High Court Judge Chancery Division
- Incumbent
- Assumed office 02 November 2020
- Monarchs: Elizabeth II Charles III

Personal details
- Born: 23 October 1964 (age 61) London, England
- Alma mater: Jesus College, Cambridge

= Michael Green (judge) =

British judge (born 1964)

Sir Michael Anthony Green styled Mr Justice Michael Green (born 23 October 1964) is a British High Court judge.

== Personal life and education ==
Green was born in London, England and educated at University College School. He then attended Jesus College, Cambridge, where he graduated with a BA in law in 1986.

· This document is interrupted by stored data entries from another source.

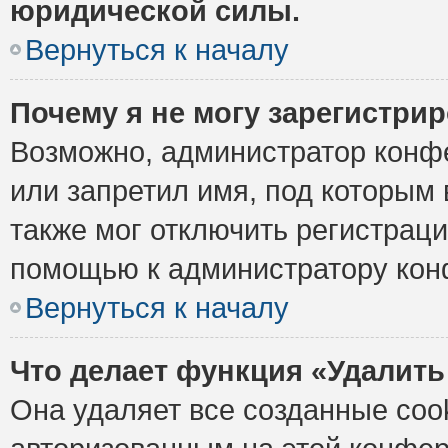
юридической силы.
Вернуться к началу
Почему я не могу зарегистри
Возможно, администратор конф
или запретил имя, под которым 
также мог отключить регистрац
помощью к администратору кон
Вернуться к началу
Что делает функция «Удалить
Она удаляет все созданные cook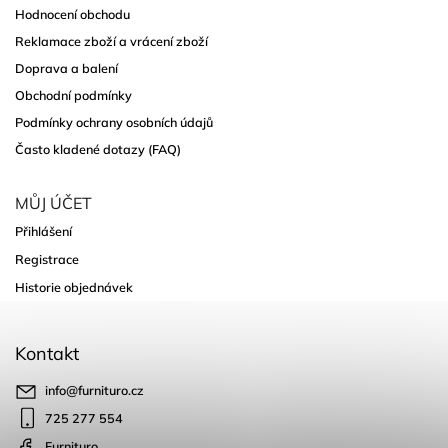
Hodnocení obchodu
Reklamace zboží a vrácení zboží
Doprava a balení
Obchodní podmínky
Podmínky ochrany osobních údajů
Často kladené dotazy (FAQ)
MŮJ ÚČET
Přihlášení
Registrace
Historie objednávek
Kontakt
info
@
furnituro.cz
725 277 554
Furnituro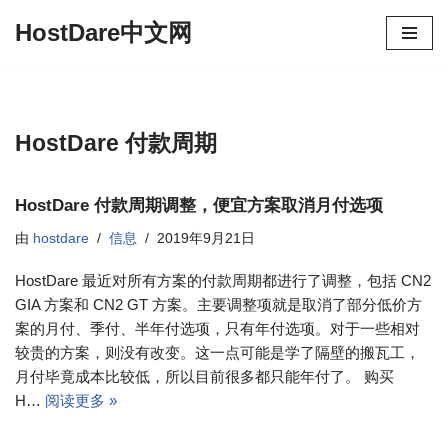
HostDare中文网
跳
至
正
文
HostDare 付款周期
HostDare 付款周期调整，便宜方案取消月付选项
由
hostdare
信息
2019年9月21日
HostDare 最近对所有方案的付款周期都进行了调整，包括 CN2
GIA 方案和 CN2 GT 方案。主要调整项就是取消了部分低价方
案的月付、季付、半年付选项，只有年付选项。对于一些相对
较贵的方案，则没有改变。这一点可能是学了隔壁的搬瓦工，
月付毕竟成本比较低，所以目前很多都只能年付了。 购买
H…
阅读更多 »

In 1991, he married Giselle Finlay and together they have a son and two daughters.

== Career ==
He was called to the bar at Lincoln's Inn in 1987 and practised commercial and company law from Fountain Court chambers. He took silk in 2009 and was appointed a deputy High Court judge in 2018. In 2019, he was a judge on the Commercial Court of the British Virgin Islands. In 2008, he was a member of the monitoring board at HM Prison Wormwood Scrubs.

On 2 November 2020, Green was appointed a judge of the High Court and assigned to the Chancery Division. He received the customary knighthood in the same year.

== Social Action==
Following the full-scale invasion of Ukraine in February 2022, Michael Green registered as a host with the United Kingdom government's Homes for Ukraine visa sponsorship framework. Later that year, in July, he and his family welcomed two Ukrainian refugees (a Ukrainian lawyer and her nine-year-old daughter) to London. Providing the feeling of home at their private residence. Lady Green helped settle the daughter to a school, allowing the mother to focus on rebuilding her career.